11 avril 2006

La place des « traditionalistes »
R. Fontaine - 11 avril 2006 - Présent - www.present.fr - Mis en ligne par le Forum Catholique

La place des « traditionalistes »

Tandis que s’achevait le 7 avril la Conférence des évêques de France, où a été notamment abordée la question de « l’accueil et la place des “groupes traditionalistes” dans les diocèses », se tenait la deuxième réunion des chefs de dicastères de la Curie romaine autour de Benoît XVI sur la restauration possible de la pleine communion avec la Fraternité Saint-Pie X (FSSPX). La première avait eu lieu le 13 février.
Le cardinal Dario Castrillon Hoyos, préfet de la Congrégation pour le clergé et président de la Commission Ecclesia Dei, avait déjà résumé les conclusions de la réunion des cardinaux du 23 mars en affirmant que l’Eglise « attend à bras ouverts » les disciples de Mgr Lefebvre. « Nous étudions maintenant le meilleur moyen », avait-il ajouté en réponse à une question sur la possibilité d’accorder seulement une « prélature » dépendant du Pape.
De son côté, le cardinal Ricard, président de la Conférence des évêques de France, confirme (dans son discours de clôture de Lourdes) que « dans les semaines ou les mois qui viennent, [le Pape] devrait donner des directives pour faciliter le chemin vers un retour possible à une pleine communion » (avec la FSSPX). « Nous les accueillerons dans la foi et les mettrons en oeuvre fidèlement », précise t-il.
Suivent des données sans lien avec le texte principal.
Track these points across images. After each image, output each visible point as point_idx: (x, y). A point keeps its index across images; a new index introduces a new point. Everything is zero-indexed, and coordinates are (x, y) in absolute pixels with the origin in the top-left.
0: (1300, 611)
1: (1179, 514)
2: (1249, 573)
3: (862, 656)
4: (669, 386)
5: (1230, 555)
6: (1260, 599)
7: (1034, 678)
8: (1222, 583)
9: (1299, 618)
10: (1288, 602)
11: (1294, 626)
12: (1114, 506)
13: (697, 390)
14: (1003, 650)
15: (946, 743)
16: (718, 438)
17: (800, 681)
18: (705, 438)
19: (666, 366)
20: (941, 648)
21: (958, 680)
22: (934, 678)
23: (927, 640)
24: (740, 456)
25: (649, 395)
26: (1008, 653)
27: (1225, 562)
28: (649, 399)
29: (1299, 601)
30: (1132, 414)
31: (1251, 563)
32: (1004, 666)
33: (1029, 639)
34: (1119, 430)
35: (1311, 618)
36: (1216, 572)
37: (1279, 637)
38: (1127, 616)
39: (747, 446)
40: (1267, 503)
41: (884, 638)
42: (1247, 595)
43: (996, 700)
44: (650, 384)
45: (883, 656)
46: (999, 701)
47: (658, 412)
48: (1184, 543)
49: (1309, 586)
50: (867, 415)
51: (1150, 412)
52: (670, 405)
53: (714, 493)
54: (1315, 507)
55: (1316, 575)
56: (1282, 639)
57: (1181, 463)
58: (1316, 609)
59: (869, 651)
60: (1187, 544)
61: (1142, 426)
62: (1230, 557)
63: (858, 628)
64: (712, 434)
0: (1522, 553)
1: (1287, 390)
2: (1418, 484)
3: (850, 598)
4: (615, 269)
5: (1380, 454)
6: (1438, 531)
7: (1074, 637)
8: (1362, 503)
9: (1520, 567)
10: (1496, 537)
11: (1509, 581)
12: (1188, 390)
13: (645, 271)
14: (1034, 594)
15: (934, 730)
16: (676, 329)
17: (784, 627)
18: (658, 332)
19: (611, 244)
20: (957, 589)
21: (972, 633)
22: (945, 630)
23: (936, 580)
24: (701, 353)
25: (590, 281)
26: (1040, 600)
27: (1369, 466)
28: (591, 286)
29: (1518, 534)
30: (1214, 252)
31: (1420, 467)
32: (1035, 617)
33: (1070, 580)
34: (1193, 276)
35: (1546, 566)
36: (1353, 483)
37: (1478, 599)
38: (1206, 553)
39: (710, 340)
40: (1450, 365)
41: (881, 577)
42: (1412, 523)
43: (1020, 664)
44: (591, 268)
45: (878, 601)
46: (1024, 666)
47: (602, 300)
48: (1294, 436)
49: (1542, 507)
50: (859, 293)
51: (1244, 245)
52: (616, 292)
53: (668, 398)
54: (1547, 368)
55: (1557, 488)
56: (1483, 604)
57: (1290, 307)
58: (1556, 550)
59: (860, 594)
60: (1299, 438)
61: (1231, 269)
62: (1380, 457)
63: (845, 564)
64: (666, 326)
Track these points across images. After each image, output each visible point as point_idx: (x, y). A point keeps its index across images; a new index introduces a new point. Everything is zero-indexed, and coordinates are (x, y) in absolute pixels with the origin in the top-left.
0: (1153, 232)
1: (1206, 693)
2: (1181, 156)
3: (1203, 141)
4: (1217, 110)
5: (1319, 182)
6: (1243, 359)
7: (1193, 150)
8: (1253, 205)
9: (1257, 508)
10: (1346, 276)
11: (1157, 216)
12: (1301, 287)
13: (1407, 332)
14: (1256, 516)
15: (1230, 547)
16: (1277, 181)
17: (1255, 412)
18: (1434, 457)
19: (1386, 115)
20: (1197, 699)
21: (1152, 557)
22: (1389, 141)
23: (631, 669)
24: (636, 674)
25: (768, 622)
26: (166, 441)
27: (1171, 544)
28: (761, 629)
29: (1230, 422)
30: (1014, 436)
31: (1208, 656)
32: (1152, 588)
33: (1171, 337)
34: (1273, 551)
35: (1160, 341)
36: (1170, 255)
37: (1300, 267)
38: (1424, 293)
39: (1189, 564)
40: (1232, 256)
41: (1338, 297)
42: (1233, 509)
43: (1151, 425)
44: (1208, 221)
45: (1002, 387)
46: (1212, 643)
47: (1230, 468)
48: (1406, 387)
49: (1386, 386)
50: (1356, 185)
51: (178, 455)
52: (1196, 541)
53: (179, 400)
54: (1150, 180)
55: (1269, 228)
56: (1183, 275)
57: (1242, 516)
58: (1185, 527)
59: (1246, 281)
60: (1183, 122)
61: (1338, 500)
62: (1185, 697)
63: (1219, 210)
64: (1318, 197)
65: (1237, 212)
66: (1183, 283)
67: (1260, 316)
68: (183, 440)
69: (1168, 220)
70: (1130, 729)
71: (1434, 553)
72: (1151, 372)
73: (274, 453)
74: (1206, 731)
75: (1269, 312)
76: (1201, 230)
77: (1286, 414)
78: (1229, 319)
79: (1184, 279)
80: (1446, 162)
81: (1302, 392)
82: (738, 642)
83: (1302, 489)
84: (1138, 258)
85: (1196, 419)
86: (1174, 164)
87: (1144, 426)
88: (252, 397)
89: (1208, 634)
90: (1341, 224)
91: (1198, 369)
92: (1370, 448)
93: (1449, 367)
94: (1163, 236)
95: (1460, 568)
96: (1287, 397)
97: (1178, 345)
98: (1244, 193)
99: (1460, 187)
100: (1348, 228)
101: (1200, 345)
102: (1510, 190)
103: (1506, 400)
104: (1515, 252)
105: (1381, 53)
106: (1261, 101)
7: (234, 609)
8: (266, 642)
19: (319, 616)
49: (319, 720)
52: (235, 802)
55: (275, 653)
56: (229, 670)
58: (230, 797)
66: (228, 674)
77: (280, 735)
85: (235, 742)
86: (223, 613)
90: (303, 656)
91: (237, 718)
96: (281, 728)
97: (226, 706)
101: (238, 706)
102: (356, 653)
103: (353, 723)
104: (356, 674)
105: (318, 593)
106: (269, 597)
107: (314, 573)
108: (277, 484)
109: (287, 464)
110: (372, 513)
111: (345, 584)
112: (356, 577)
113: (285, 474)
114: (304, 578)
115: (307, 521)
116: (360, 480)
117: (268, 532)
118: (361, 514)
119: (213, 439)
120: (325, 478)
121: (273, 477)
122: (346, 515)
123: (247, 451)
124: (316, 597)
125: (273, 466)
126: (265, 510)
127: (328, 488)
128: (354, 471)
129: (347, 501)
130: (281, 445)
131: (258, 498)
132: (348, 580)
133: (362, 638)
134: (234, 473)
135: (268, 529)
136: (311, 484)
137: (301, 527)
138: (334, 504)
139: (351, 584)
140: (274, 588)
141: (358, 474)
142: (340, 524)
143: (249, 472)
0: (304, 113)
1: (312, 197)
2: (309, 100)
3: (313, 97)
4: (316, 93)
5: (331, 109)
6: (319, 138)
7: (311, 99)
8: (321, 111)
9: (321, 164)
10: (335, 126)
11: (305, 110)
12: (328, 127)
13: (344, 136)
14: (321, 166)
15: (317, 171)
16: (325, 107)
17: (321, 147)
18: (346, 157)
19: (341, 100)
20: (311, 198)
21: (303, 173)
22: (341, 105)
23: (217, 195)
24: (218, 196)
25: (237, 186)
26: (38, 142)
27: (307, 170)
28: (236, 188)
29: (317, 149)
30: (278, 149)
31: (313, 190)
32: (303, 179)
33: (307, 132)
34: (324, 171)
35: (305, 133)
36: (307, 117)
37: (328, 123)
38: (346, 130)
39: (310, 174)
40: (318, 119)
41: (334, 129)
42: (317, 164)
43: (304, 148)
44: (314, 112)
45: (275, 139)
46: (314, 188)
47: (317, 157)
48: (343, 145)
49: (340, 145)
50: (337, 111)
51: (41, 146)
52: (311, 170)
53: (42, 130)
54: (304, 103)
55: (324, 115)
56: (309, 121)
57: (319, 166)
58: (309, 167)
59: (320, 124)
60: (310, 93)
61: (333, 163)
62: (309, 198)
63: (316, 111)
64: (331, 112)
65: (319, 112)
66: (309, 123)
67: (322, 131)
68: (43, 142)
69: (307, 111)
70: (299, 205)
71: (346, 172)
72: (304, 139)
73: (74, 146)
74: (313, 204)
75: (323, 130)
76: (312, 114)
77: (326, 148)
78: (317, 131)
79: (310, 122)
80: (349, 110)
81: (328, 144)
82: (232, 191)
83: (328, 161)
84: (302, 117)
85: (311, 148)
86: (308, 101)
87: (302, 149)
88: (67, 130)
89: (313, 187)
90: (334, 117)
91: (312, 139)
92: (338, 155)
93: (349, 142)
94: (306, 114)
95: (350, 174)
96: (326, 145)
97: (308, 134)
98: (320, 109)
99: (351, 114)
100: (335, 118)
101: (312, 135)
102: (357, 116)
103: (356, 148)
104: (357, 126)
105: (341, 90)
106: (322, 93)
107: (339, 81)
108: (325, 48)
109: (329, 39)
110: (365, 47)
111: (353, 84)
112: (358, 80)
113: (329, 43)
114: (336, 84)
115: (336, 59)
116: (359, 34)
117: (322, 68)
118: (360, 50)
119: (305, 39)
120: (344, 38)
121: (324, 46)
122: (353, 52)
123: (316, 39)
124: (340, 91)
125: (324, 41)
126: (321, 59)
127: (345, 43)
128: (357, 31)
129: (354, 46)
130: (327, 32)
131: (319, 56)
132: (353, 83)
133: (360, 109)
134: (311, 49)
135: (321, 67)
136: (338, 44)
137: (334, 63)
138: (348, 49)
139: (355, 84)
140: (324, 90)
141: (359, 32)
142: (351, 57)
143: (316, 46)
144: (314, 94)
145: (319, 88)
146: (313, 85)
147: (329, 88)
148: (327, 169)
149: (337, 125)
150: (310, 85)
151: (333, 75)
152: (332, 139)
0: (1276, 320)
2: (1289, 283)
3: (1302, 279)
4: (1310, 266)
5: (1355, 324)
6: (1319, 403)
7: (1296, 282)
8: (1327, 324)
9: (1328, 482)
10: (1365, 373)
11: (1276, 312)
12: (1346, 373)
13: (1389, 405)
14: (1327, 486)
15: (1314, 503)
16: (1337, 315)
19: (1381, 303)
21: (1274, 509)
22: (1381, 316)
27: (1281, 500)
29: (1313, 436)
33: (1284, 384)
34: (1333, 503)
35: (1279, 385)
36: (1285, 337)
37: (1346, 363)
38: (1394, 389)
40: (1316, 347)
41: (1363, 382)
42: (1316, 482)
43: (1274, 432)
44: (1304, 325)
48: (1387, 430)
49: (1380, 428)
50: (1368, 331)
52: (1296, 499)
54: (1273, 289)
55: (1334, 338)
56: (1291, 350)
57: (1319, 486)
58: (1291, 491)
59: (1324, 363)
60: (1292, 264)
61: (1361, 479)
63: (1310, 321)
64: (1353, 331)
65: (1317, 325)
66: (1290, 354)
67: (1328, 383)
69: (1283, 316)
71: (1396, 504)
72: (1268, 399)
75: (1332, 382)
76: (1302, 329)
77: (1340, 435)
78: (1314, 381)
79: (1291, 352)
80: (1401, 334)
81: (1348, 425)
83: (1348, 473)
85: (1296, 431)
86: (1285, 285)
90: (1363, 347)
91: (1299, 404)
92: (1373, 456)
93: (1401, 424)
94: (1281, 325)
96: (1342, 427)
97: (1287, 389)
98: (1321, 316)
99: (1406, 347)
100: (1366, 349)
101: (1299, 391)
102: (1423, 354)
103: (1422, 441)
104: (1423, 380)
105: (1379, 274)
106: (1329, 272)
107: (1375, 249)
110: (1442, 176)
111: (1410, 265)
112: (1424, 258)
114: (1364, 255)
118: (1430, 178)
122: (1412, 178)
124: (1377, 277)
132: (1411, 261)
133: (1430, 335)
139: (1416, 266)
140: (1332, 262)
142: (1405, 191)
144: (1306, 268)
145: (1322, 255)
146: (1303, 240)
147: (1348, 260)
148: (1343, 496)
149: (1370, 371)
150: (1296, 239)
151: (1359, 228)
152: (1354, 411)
Non sans émettre quelques réserves à cette bonne volonté, tant pour l’accueil de la FSSPX (qui « mérite un traitement particulier ») que des communautés dites inadéquatement Ecclesia Dei (Présent du 7 avril). Par exemple :
« La vérité implique qu’on soit au clair sur nos points de dissension. Ceux-ci portent moins d’ailleurs sur les questions de liturgie que sur celle de l’accueil du magistère, tout articulièrement de celui du concile Vatican II et des papes de ces dernières décennies. La communion peut s’accompagner de questions, de demandes de précision ou d’approfondissement. Elle ne saurait tolérer un refus systématique du Concile, une critique de son enseignement et un dénigrement de la réforme liturgique que le Concile a décrétée. »
Mais, de Mgr Lefebvre à Mgr Fellay, il n’a jamais été question d’un refus systématique du Concile pris comme une entité majusculaire. Ce sont plusieurs points, certes importants, de ce concile pastoral (comme le noeud gordien de la liberté religieuse) qui sont discutés. En outre, ces points de dissension commencent bien avec la question liturgique qui n’est pas la moindre pomme de discorde (comme le laisse accroire Mgr Ricard), selon l’adage classique qui résume le lien substantiel entre la prière et la foi : lex orandi, lex credendi.
Si la liturgie est la foi qui chante, force est d’admettre que la foi n’est plus tout à fait chantée comme avant, comme l’a du reste souvent concédé le cardinal Ratzinger. En matière de réception du magistère (y compris celui de Vatican II et de sa mauvaise traduction systématique), on peut d’ailleurs facilement retourner le reproche : au nom de « l’esprit du Concile », la réforme liturgique « que le Concile a décrétée » (comme dit improprement Mgr Ricard : la nouvelle messe est de 1969) a commencé par ne pas correspondre, sur des points essentiels, à la volonté clairement exprimée des Pères conciliaires, avec l’exemple éloquent du latin liturgique (Présent du 6 janvier)...
Sans développer davantage tous ces paradoxes et ces contradictions que Jean Madiran a par ailleurs expliqués ici même à plusieurs reprises (notamment en commentant le fameux discours papal à la Curie du 22 décembre dernier), on saisit qu’il ne s’agit pas seulement d’un problème de « sensibilités » : « Comment reconnaître la place dans l’Eglise d’une diversité de sensibiliés liturgiques et d’animations cclésiales, sans pour autant contribuer à faire naître des Eglises parallèles qui n’auraient pas de liens entre elles ? », demande le cardinal Ricard.
On peut néanmoins se réjouir, comme l’abbé de Cacqueray (supérieur du District de France de la FSSPX), de ce changement de ton des évêques de France – ils disent vouloir rechercher une communion « dans la charité et la vérité » en cherchant à « faire disparaître les images fausses que l’on peut avoir les uns des autres » – et de l’attention nouvelle qu’ils portent aux fidèles « traditionalistes ». L’abbé de Cacqueray ajoute cependant (dans le Figaro de samedi) : « Nous ne souhaitons pas d’accords pratiques » mais des « modus vivendi, sur le terrain, au cas par cas ».